[SUPPLIED INFORMATION Boundary: Start]
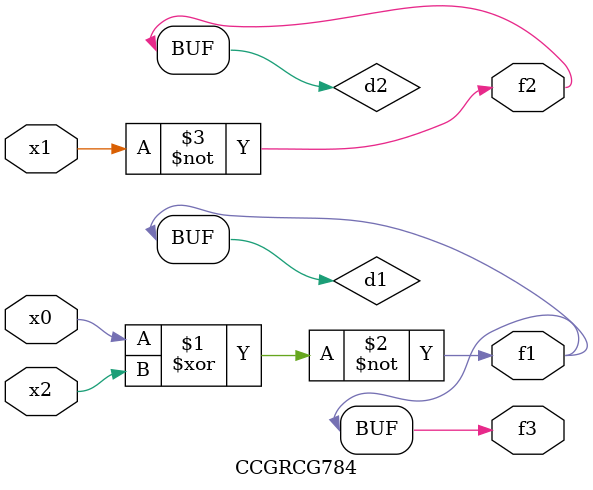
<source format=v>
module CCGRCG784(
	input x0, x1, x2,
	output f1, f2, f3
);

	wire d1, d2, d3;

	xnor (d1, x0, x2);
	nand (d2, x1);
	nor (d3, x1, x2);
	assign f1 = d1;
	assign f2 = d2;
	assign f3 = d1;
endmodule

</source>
[SUPPLIED INFORMATION Boundary: End]
_TRY IT:_
Reproduce the material in full, word for word, and omit the pictures.

_RESULT:_
<source format=v>
module CCGRCG784(
	input x0, x1, x2,
	output f1, f2, f3
);

	wire d1, d2, d3;

	xnor (d1, x0, x2);
	nand (d2, x1);
	nor (d3, x1, x2);
	assign f1 = d1;
	assign f2 = d2;
	assign f3 = d1;
endmodule

</source>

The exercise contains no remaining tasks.